Other genes with differential expression levels are involved in ergosterol biosynthesis or transport. Yeast cells cannot produce ergosterol in the absence of oxygen, but, in agreement with our data, several reports (42, 51) indicate that many genes encoding proteins involved in ergosterol biosynthesis are expressed at midexponential and early stationary phases and are down-regulated at the end of fermentation. The reported increase in cellular viability and fermentation rate after punctual additions of oxygen during the stationary phase in vinification (41) could have a relationship to a change in the proportion of ergosterol to phospholipids and hence in the protection against ethanol (9, 44). The lower ergosterol content observed for strain ICV 27 could explain, at least partially, lower ethanol resistance and hence a greater effect of this compound on the transport of glucose and nitrogen across the membrane.

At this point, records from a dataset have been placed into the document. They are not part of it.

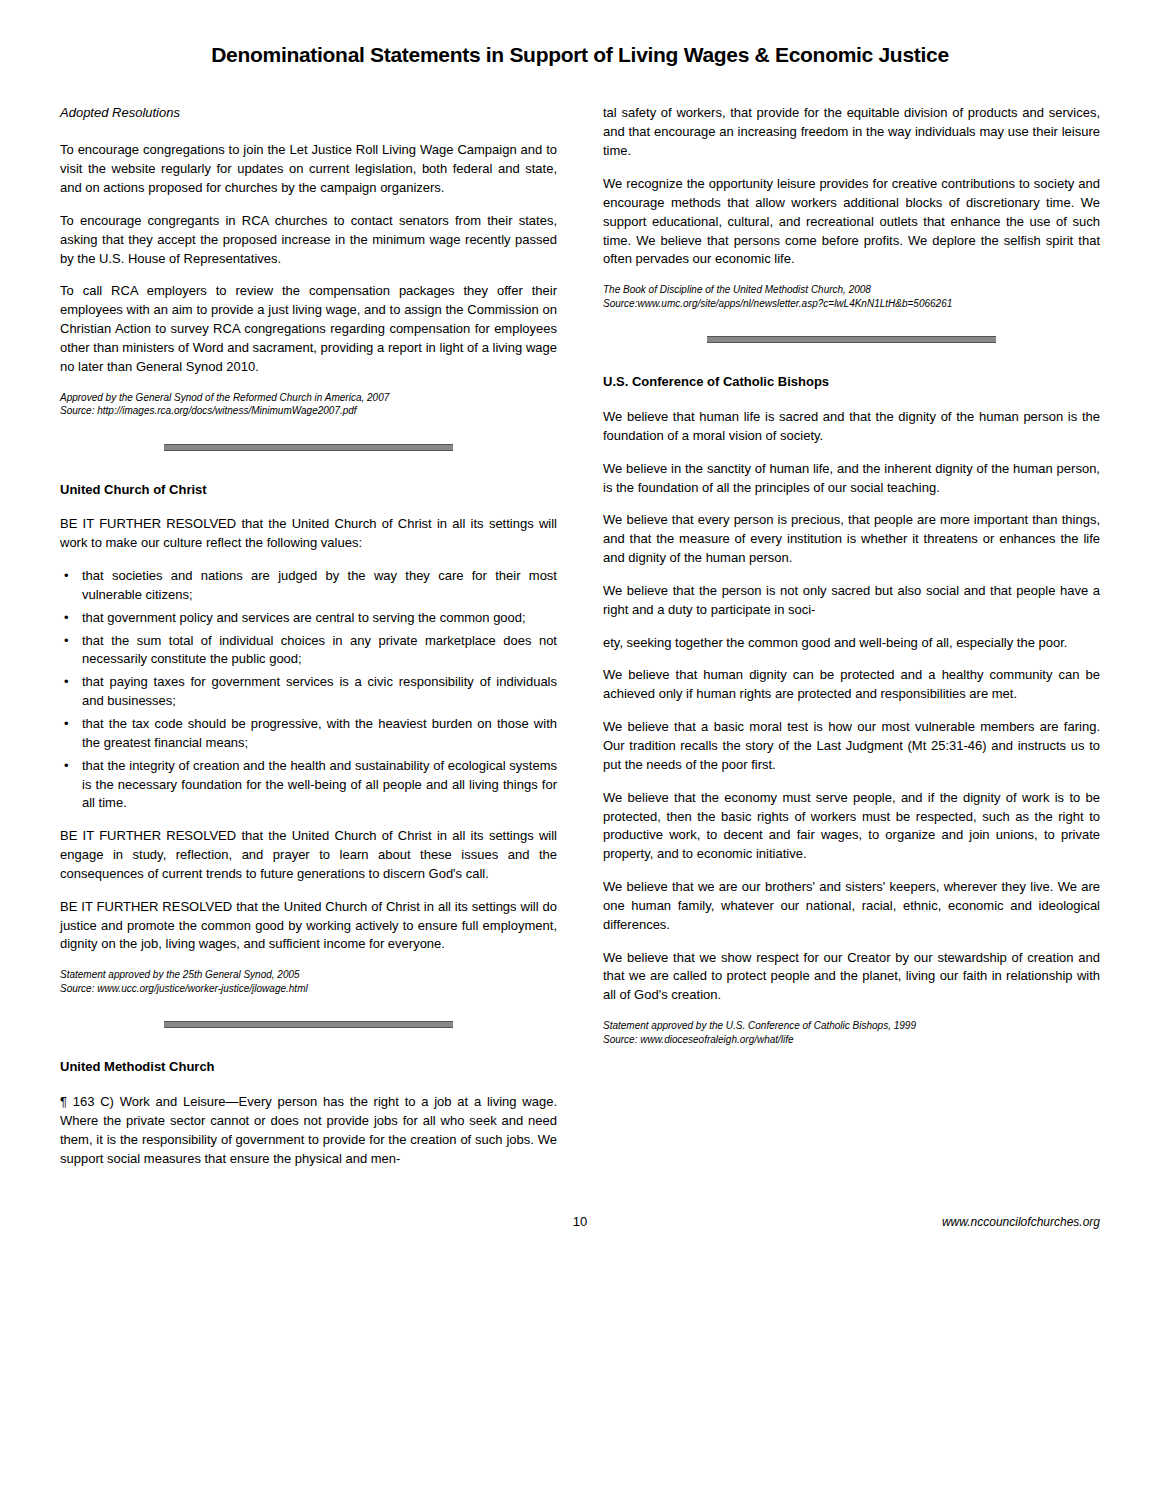Denominational Statements in Support of Living Wages & Economic Justice
Adopted Resolutions
To encourage congregations to join the Let Justice Roll Living Wage Campaign and to visit the website regularly for updates on current legislation, both federal and state, and on actions proposed for churches by the campaign organizers.
To encourage congregants in RCA churches to contact senators from their states, asking that they accept the proposed increase in the minimum wage recently passed by the U.S. House of Representatives.
To call RCA employers to review the compensation packages they offer their employees with an aim to provide a just living wage, and to assign the Commission on Christian Action to survey RCA congregations regarding compensation for employees other than ministers of Word and sacrament, providing a report in light of a living wage no later than General Synod 2010.
Approved by the General Synod of the Reformed Church in America, 2007
Source: http://images.rca.org/docs/witness/MinimumWage2007.pdf
United Church of Christ
BE IT FURTHER RESOLVED that the United Church of Christ in all its settings will work to make our culture reflect the following values:
that societies and nations are judged by the way they care for their most vulnerable citizens;
that government policy and services are central to serving the common good;
that the sum total of individual choices in any private marketplace does not necessarily constitute the public good;
that paying taxes for government services is a civic responsibility of individuals and businesses;
that the tax code should be progressive, with the heaviest burden on those with the greatest financial means;
that the integrity of creation and the health and sustainability of ecological systems is the necessary foundation for the well-being of all people and all living things for all time.
BE IT FURTHER RESOLVED that the United Church of Christ in all its settings will engage in study, reflection, and prayer to learn about these issues and the consequences of current trends to future generations to discern God's call.
BE IT FURTHER RESOLVED that the United Church of Christ in all its settings will do justice and promote the common good by working actively to ensure full employment, dignity on the job, living wages, and sufficient income for everyone.
Statement approved by the 25th General Synod, 2005
Source: www.ucc.org/justice/worker-justice/jlowage.html
United Methodist Church
¶ 163 C) Work and Leisure—Every person has the right to a job at a living wage. Where the private sector cannot or does not provide jobs for all who seek and need them, it is the responsibility of government to provide for the creation of such jobs. We support social measures that ensure the physical and men-
tal safety of workers, that provide for the equitable division of products and services, and that encourage an increasing freedom in the way individuals may use their leisure time.
We recognize the opportunity leisure provides for creative contributions to society and encourage methods that allow workers additional blocks of discretionary time. We support educational, cultural, and recreational outlets that enhance the use of such time. We believe that persons come before profits. We deplore the selfish spirit that often pervades our economic life.
The Book of Discipline of the United Methodist Church, 2008
Source:www.umc.org/site/apps/nl/newsletter.asp?c=lwL4KnN1LtH&b=5066261
U.S. Conference of Catholic Bishops
We believe that human life is sacred and that the dignity of the human person is the foundation of a moral vision of society.
We believe in the sanctity of human life, and the inherent dignity of the human person, is the foundation of all the principles of our social teaching.
We believe that every person is precious, that people are more important than things, and that the measure of every institution is whether it threatens or enhances the life and dignity of the human person.
We believe that the person is not only sacred but also social and that people have a right and a duty to participate in soci-
ety, seeking together the common good and well-being of all, especially the poor.
We believe that human dignity can be protected and a healthy community can be achieved only if human rights are protected and responsibilities are met.
We believe that a basic moral test is how our most vulnerable members are faring. Our tradition recalls the story of the Last Judgment (Mt 25:31-46) and instructs us to put the needs of the poor first.
We believe that the economy must serve people, and if the dignity of work is to be protected, then the basic rights of workers must be respected, such as the right to productive work, to decent and fair wages, to organize and join unions, to private property, and to economic initiative.
We believe that we are our brothers' and sisters' keepers, wherever they live. We are one human family, whatever our national, racial, ethnic, economic and ideological differences.
We believe that we show respect for our Creator by our stewardship of creation and that we are called to protect people and the planet, living our faith in relationship with all of God's creation.
Statement approved by the U.S. Conference of Catholic Bishops, 1999
Source: www.dioceseofraleigh.org/what/life
10 www.nccouncilofchurches.org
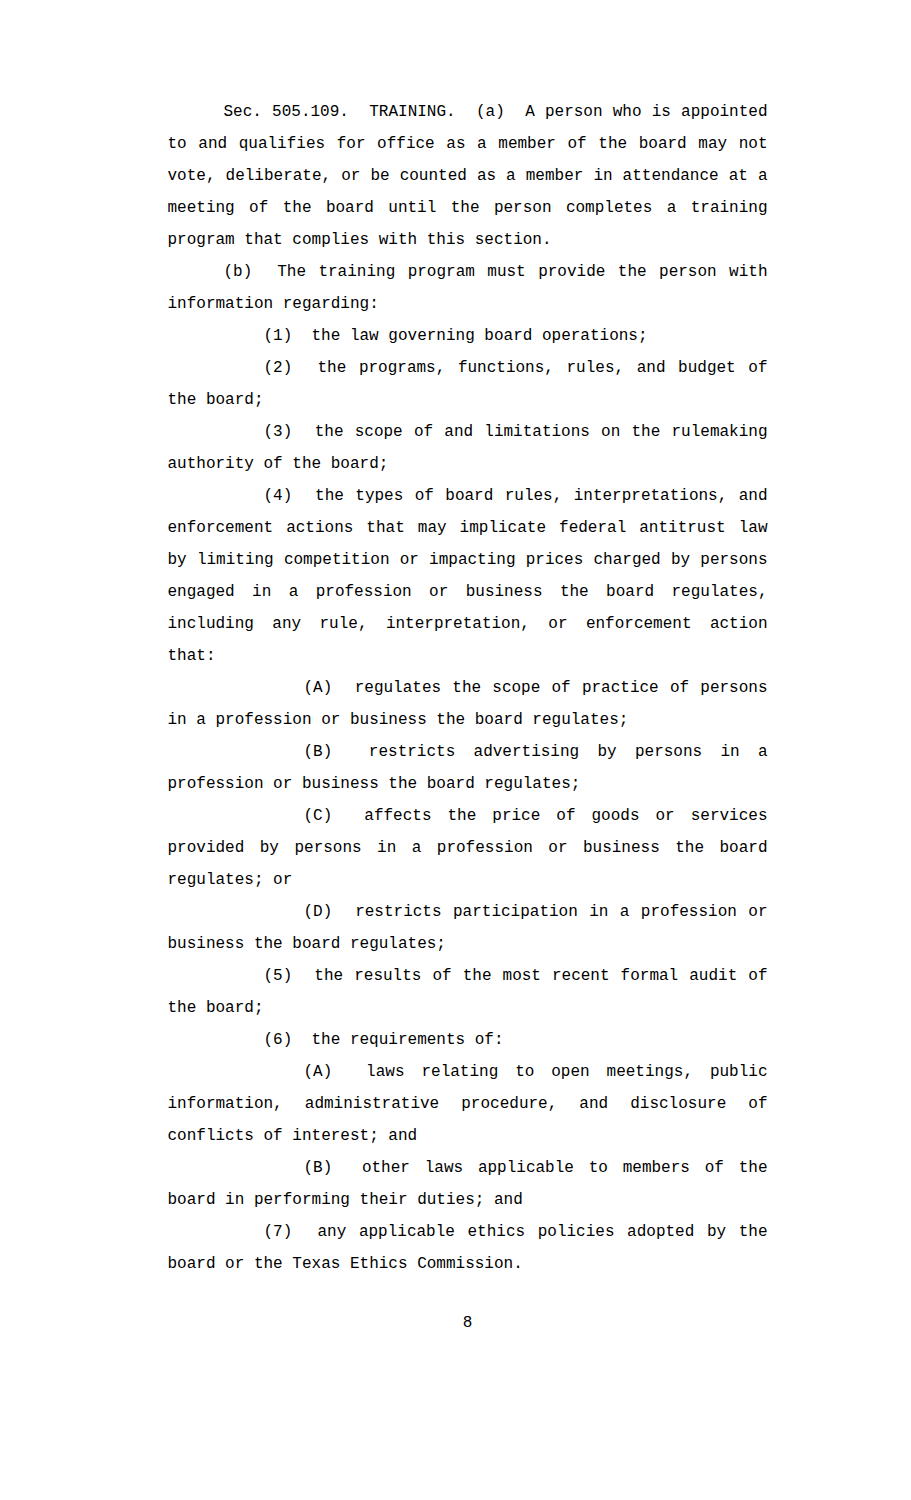Sec. 505.109. TRAINING. (a) A person who is appointed to and qualifies for office as a member of the board may not vote, deliberate, or be counted as a member in attendance at a meeting of the board until the person completes a training program that complies with this section.
(b) The training program must provide the person with information regarding:
(1) the law governing board operations;
(2) the programs, functions, rules, and budget of the board;
(3) the scope of and limitations on the rulemaking authority of the board;
(4) the types of board rules, interpretations, and enforcement actions that may implicate federal antitrust law by limiting competition or impacting prices charged by persons engaged in a profession or business the board regulates, including any rule, interpretation, or enforcement action that:
(A) regulates the scope of practice of persons in a profession or business the board regulates;
(B) restricts advertising by persons in a profession or business the board regulates;
(C) affects the price of goods or services provided by persons in a profession or business the board regulates; or
(D) restricts participation in a profession or business the board regulates;
(5) the results of the most recent formal audit of the board;
(6) the requirements of:
(A) laws relating to open meetings, public information, administrative procedure, and disclosure of conflicts of interest; and
(B) other laws applicable to members of the board in performing their duties; and
(7) any applicable ethics policies adopted by the board or the Texas Ethics Commission.
8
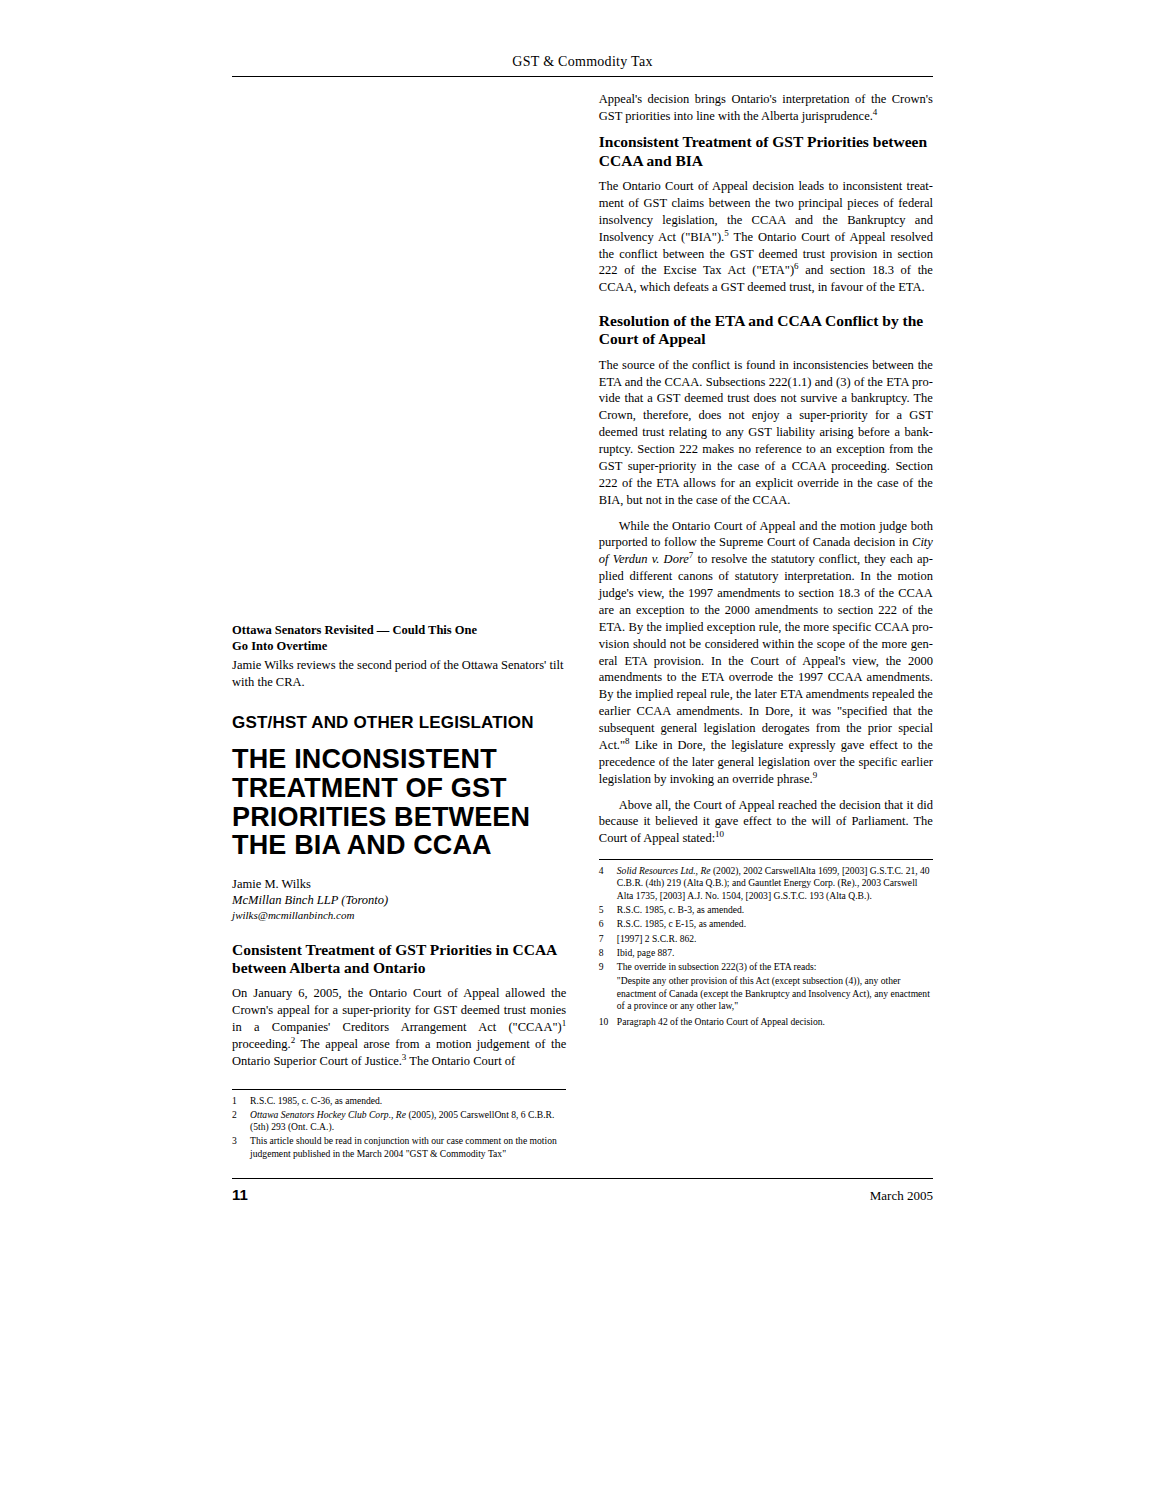GST & Commodity Tax
Ottawa Senators Revisited — Could This One
Go Into Overtime
Jamie Wilks reviews the second period of the Ottawa Senators' tilt with the CRA.
GST/HST AND OTHER LEGISLATION
THE INCONSISTENT TREATMENT OF GST PRIORITIES BETWEEN THE BIA AND CCAA
Jamie M. Wilks
McMillan Binch LLP (Toronto)
jwilks@mcmillanbinch.com
Consistent Treatment of GST Priorities in CCAA between Alberta and Ontario
On January 6, 2005, the Ontario Court of Appeal allowed the Crown's appeal for a super-priority for GST deemed trust monies in a Companies' Creditors Arrangement Act ("CCAA")1 proceeding.2 The appeal arose from a motion judgement of the Ontario Superior Court of Justice.3 The Ontario Court of
1
R.S.C. 1985, c. C-36, as amended.
2
Ottawa Senators Hockey Club Corp., Re (2005), 2005 CarswellOnt 8, 6 C.B.R. (5th) 293 (Ont. C.A.).
3
This article should be read in conjunction with our case comment on the motion judgement published in the March 2004 "GST & Commodity Tax"
Appeal's decision brings Ontario's interpretation of the Crown's GST priorities into line with the Alberta jurisprudence.4
Inconsistent Treatment of GST Priorities between CCAA and BIA
The Ontario Court of Appeal decision leads to inconsistent treatment of GST claims between the two principal pieces of federal insolvency legislation, the CCAA and the Bankruptcy and Insolvency Act ("BIA").5 The Ontario Court of Appeal resolved the conflict between the GST deemed trust provision in section 222 of the Excise Tax Act ("ETA")6 and section 18.3 of the CCAA, which defeats a GST deemed trust, in favour of the ETA.
Resolution of the ETA and CCAA Conflict by the Court of Appeal
The source of the conflict is found in inconsistencies between the ETA and the CCAA. Subsections 222(1.1) and (3) of the ETA provide that a GST deemed trust does not survive a bankruptcy. The Crown, therefore, does not enjoy a super-priority for a GST deemed trust relating to any GST liability arising before a bankruptcy. Section 222 makes no reference to an exception from the GST super-priority in the case of a CCAA proceeding. Section 222 of the ETA allows for an explicit override in the case of the BIA, but not in the case of the CCAA.
While the Ontario Court of Appeal and the motion judge both purported to follow the Supreme Court of Canada decision in City of Verdun v. Dore 7 to resolve the statutory conflict, they each applied different canons of statutory interpretation. In the motion judge's view, the 1997 amendments to section 18.3 of the CCAA are an exception to the 2000 amendments to section 222 of the ETA. By the implied exception rule, the more specific CCAA provision should not be considered within the scope of the more general ETA provision. In the Court of Appeal's view, the 2000 amendments to the ETA overrode the 1997 CCAA amendments. By the implied repeal rule, the later ETA amendments repealed the earlier CCAA amendments. In Dore, it was "specified that the subsequent general legislation derogates from the prior special Act."8 Like in Dore, the legislature expressly gave effect to the precedence of the later general legislation over the specific earlier legislation by invoking an override phrase.9
Above all, the Court of Appeal reached the decision that it did because it believed it gave effect to the will of Parliament. The Court of Appeal stated:10
4
Solid Resources Ltd., Re (2002), 2002 CarswellAlta 1699, [2003] G.S.T.C. 21, 40 C.B.R. (4th) 219 (Alta Q.B.); and Gauntlet Energy Corp. (Re)., 2003 Carswell Alta 1735, [2003] A.J. No. 1504, [2003] G.S.T.C. 193 (Alta Q.B.).
5
R.S.C. 1985, c. B-3, as amended.
6
R.S.C. 1985, c E-15, as amended.
7
[1997] 2 S.C.R. 862.
8
Ibid, page 887.
9
The override in subsection 222(3) of the ETA reads:
"Despite any other provision of this Act (except subsection (4)), any other enactment of Canada (except the Bankruptcy and Insolvency Act), any enactment of a province or any other law,"
10
Paragraph 42 of the Ontario Court of Appeal decision.
11
March 2005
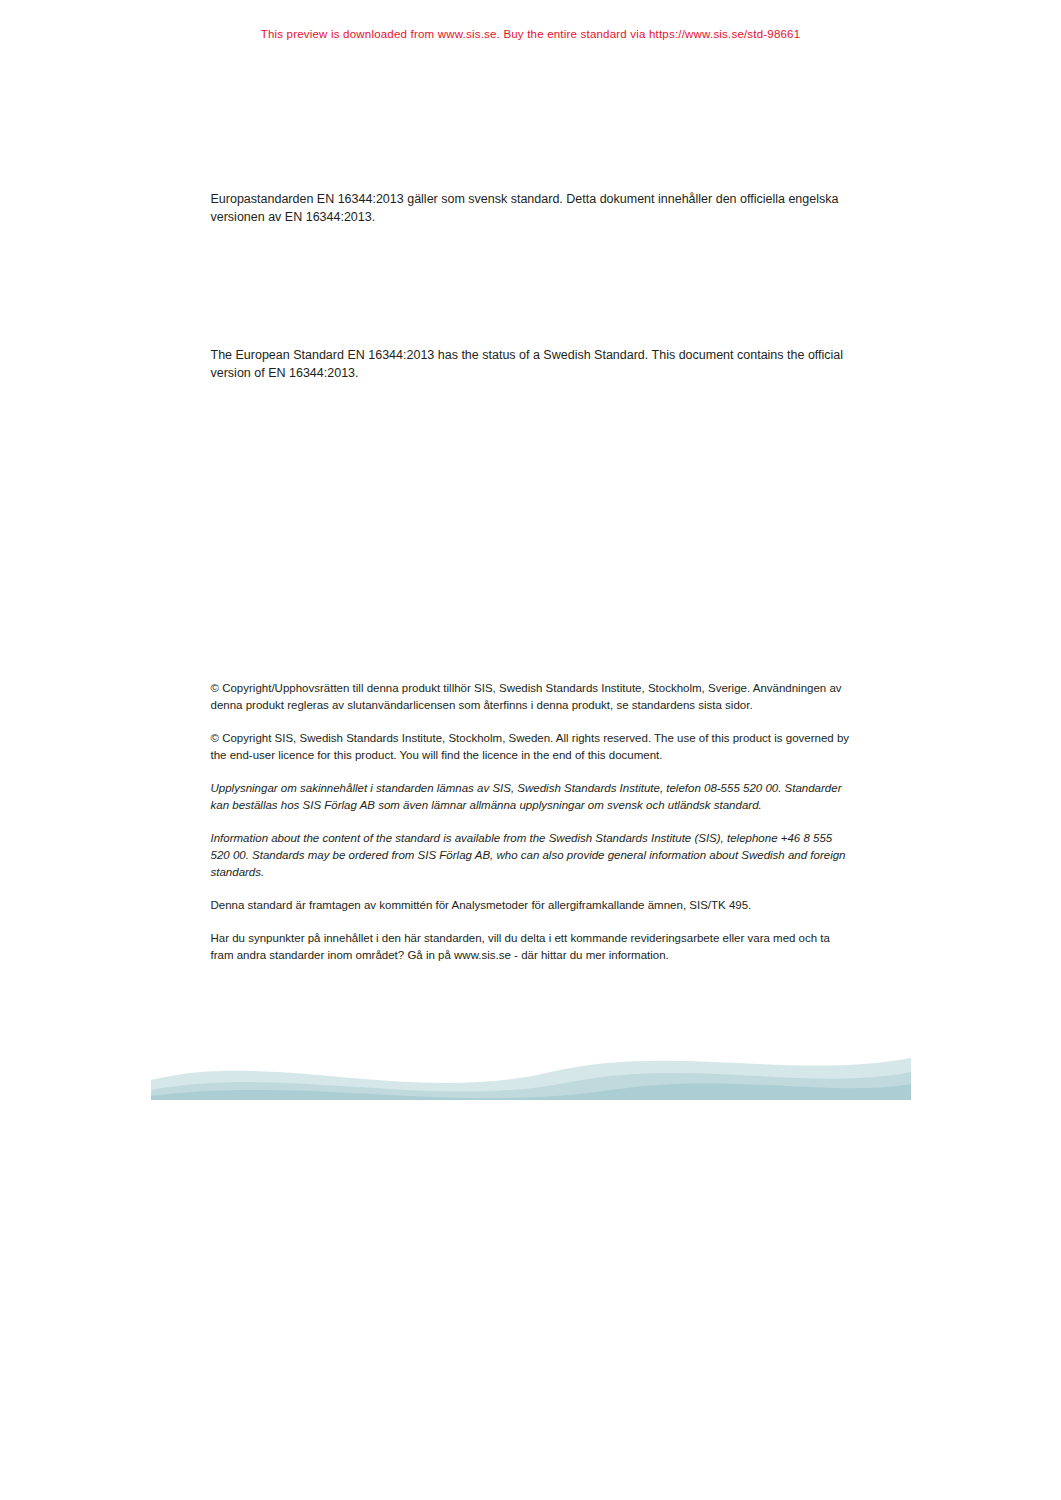This preview is downloaded from www.sis.se. Buy the entire standard via https://www.sis.se/std-98661
Europastandarden EN 16344:2013 gäller som svensk standard. Detta dokument innehåller den officiella engelska versionen av EN 16344:2013.
The European Standard EN 16344:2013 has the status of a Swedish Standard. This document contains the official version of EN 16344:2013.
© Copyright/Upphovsrätten till denna produkt tillhör SIS, Swedish Standards Institute, Stockholm, Sverige. Användningen av denna produkt regleras av slutanvändarlicensen som återfinns i denna produkt, se standardens sista sidor.
© Copyright SIS, Swedish Standards Institute, Stockholm, Sweden. All rights reserved. The use of this product is governed by the end-user licence for this product. You will find the licence in the end of this document.
Upplysningar om sakinnehållet i standarden lämnas av SIS, Swedish Standards Institute, telefon 08-555 520 00. Standarder kan beställas hos SIS Förlag AB som även lämnar allmänna upplysningar om svensk och utländsk standard.
Information about the content of the standard is available from the Swedish Standards Institute (SIS), telephone +46 8 555 520 00. Standards may be ordered from SIS Förlag AB, who can also provide general information about Swedish and foreign standards.
Denna standard är framtagen av kommittén för Analysmetoder för allergiframkallande ämnen, SIS/TK 495.
Har du synpunkter på innehållet i den här standarden, vill du delta i ett kommande revideringsarbete eller vara med och ta fram andra standarder inom området? Gå in på www.sis.se - där hittar du mer information.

The information obtained in this work validates the potential application of not only transcriptomic—as suggested for other authors (17)—but also proteomic approaches for the identification of the molecular bases of traits that can be used for the prediction of environmental phenotypic variation. In particular, these approaches can be useful for the understanding of the process of wine fermentation and the physiological differences between strains. Importantly, our results indicate that these techniques can be applied to industrial S. cerevisiae strains, which differ in many genetic and physiological aspects from the laboratory strains previously characterized.